**TEKS BACAAN:**
Kita
hidup di masa yang dikatakan Weber sebagai Value-Leden
Karena kadang-kadang nilai keadilan,
kesetaraan, penegakan asas-asas, disiplin, intoleransi serta konsistensi dan
kontinuitas terlalu mahal untuk ditegakkan.
Dilema selalu menghadang.
Menegakkannya tanpa pandang bulu beresiko pecahnya pertengkaran. Kita harus
megesampingkan persahabatan dan siap terasing sebagai pahlawan kesiangan.
Membiarkan setiap pelanggaran asas dengan alasan toleransi akan menyebabkan
tumpulnya hukum. Benar semuanya rukun, namun kita tetap saja terasing sebagai
pemegang teguh prinsip-prinsip, namun tak mampu mewujudkannya dalam lingkungan
yang kolusif dan penuh toleransi kebablasan.
Akhirnya semua diam,
memilih berada di titik terbawah dari spiral of silence. Semuanya
menjaga jarak. Lebih baik tidak berteman daripada nanti punya musuh. Lebih baik
tidak bicara takut salah. Lebih baik dibiarkan saja takut nanti membikin
masalah yang lebih besar. Aku menyesal, kadang-kadang tidak bisa setegas Abu
Bakar Khalifatu Rasulullah saat memerangi kaum murtad dan membentak kepala suku
bani Ghatafan yang menolak mebayar zakat. Dia, waktu itu, tak sedikitpun
berpikir untuk menukar perintah agama demi persatuan. Apapun resikonya.
Shadaqta, ya khalifata rasulillah!

**BAHAN YANG DISEDIAKAN:**
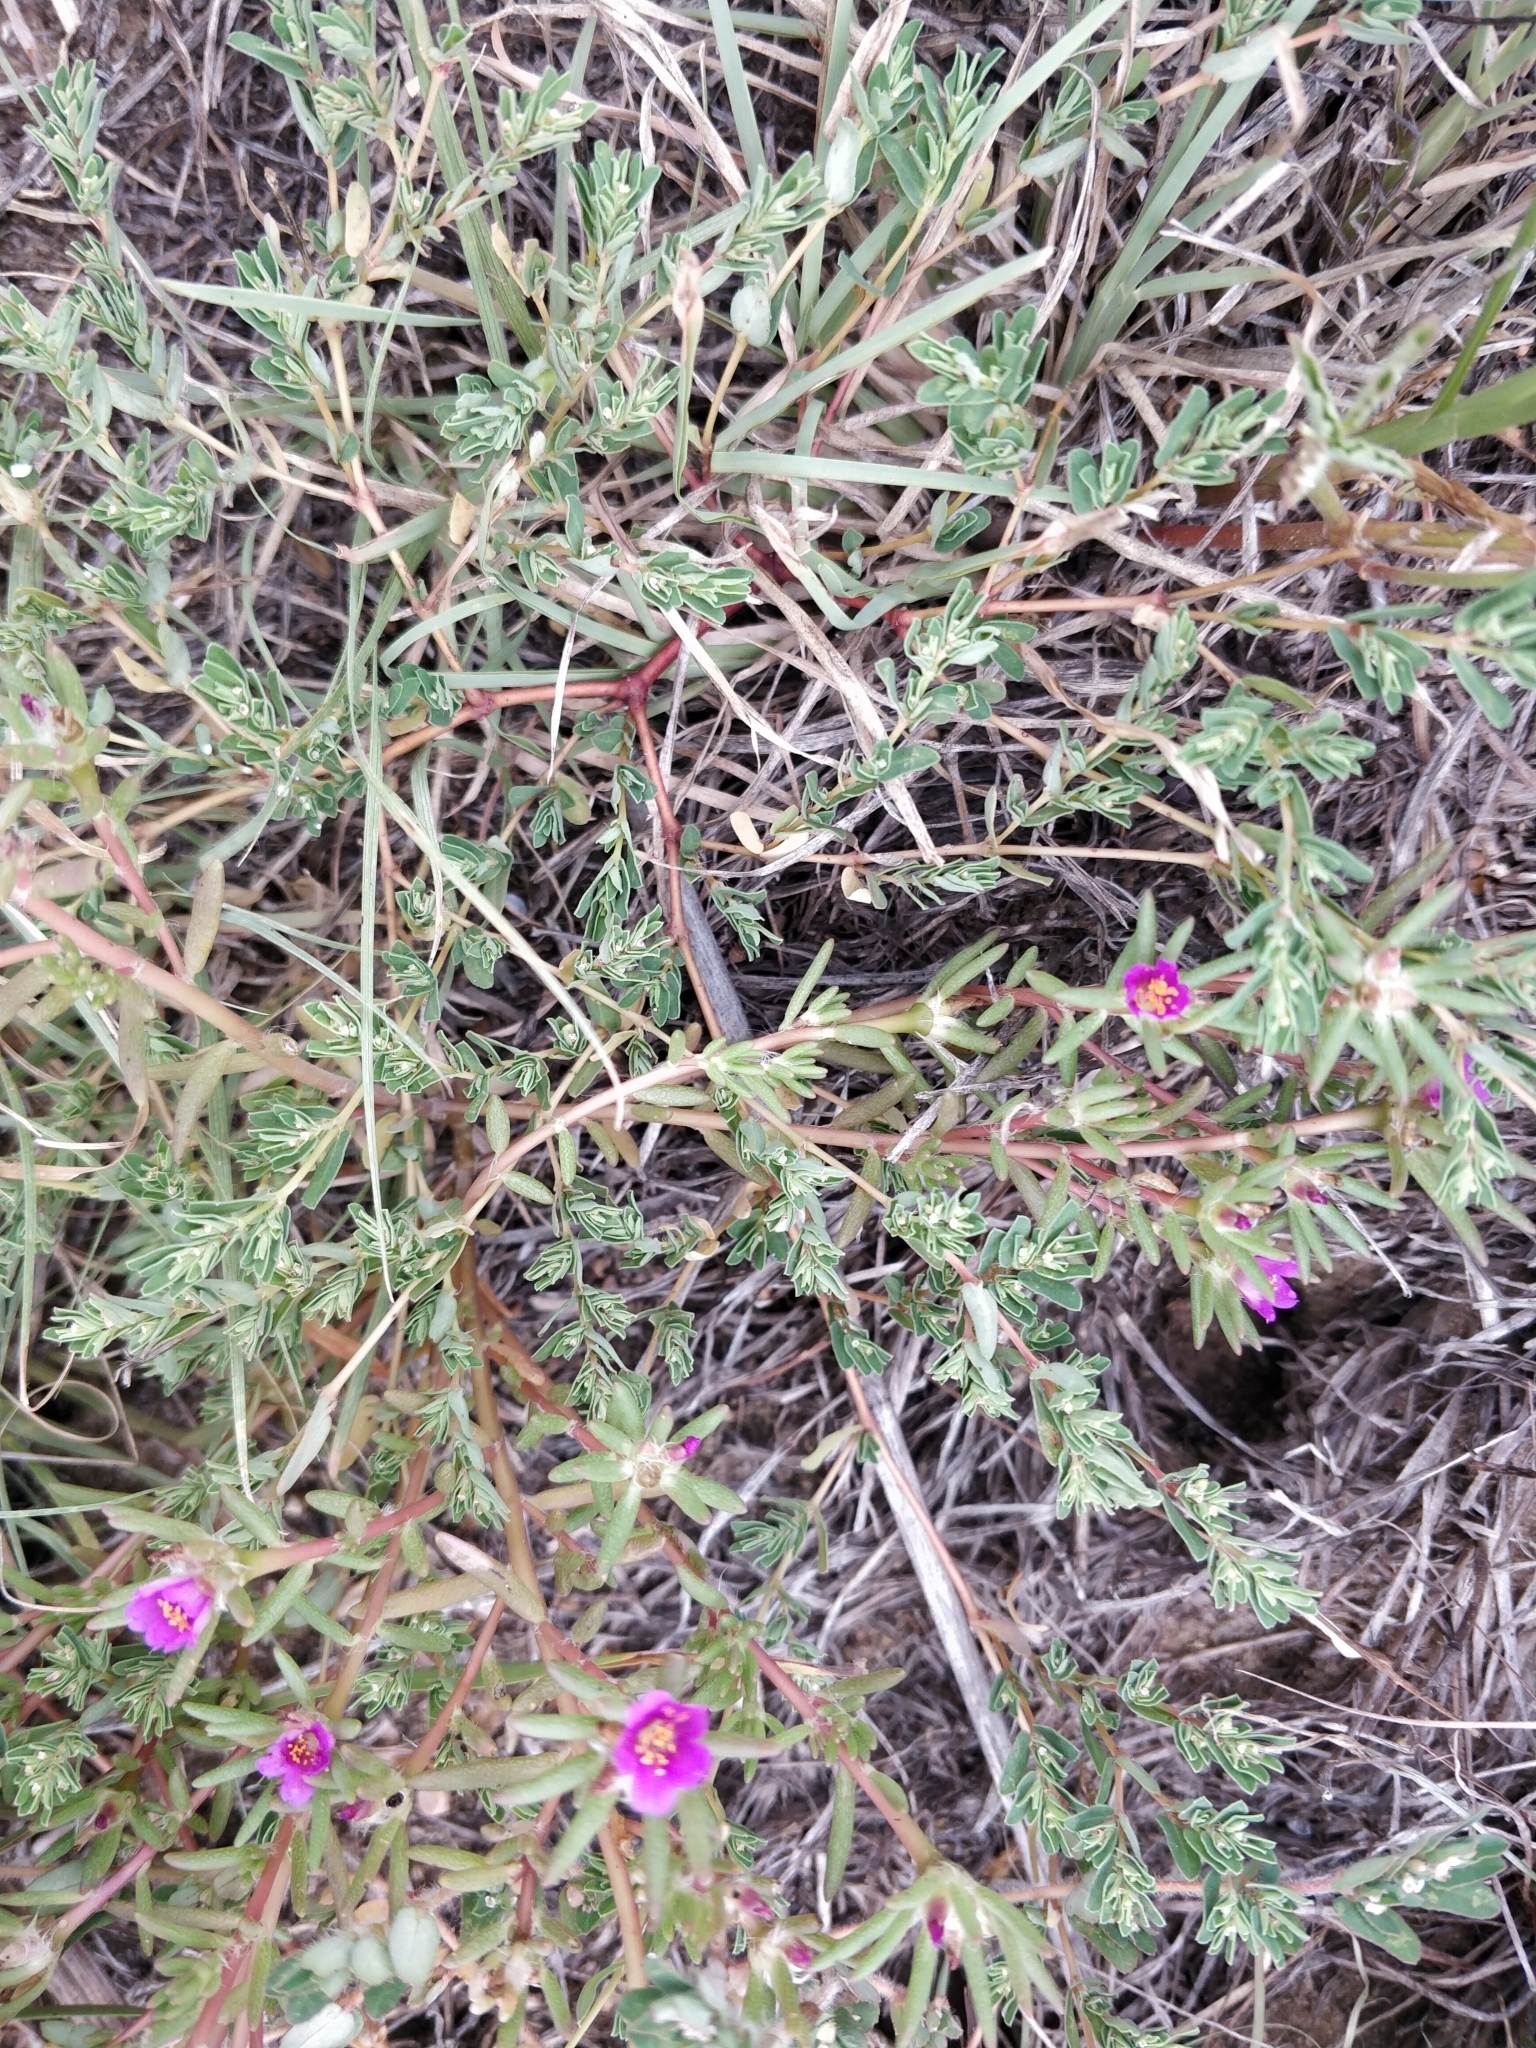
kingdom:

**TUGAS YANG DIKERJAKAN:**
a – Tuliskan kembali bagian teks bacaan yang berawal dari "Dilema selalu menghadang." dan berlanjut sampai "penuh toleransi kebablasan.", lalu ganti "pertengkaran" dengan "perselisihan".
b – Menurut teks bacaan, nilai apa saja yang kadang-kadang terlalu mahal untuk ditegakkan? Sebutkan semuanya.
Data ini merupakan bahan tersendiri yang terpisah dari teks bacaan.

**HASIL PENGERJAAN:**
a –
Dilema selalu menghadang.
Menegakkannya tanpa pandang bulu beresiko pecahnya perselisihan. Kita harus
megesampingkan persahabatan dan siap terasing sebagai pahlawan kesiangan.
Membiarkan setiap pelanggaran asas dengan alasan toleransi akan menyebabkan
tumpulnya hukum. Benar semuanya rukun, namun kita tetap saja terasing sebagai
pemegang teguh prinsip-prinsip, namun tak mampu mewujudkannya dalam lingkungan
yang kolusif dan penuh toleransi kebablasan.

b – keadilan, kesetaraan, penegakan asas-asas, disiplin, intoleransi, konsistensi, kontinuitas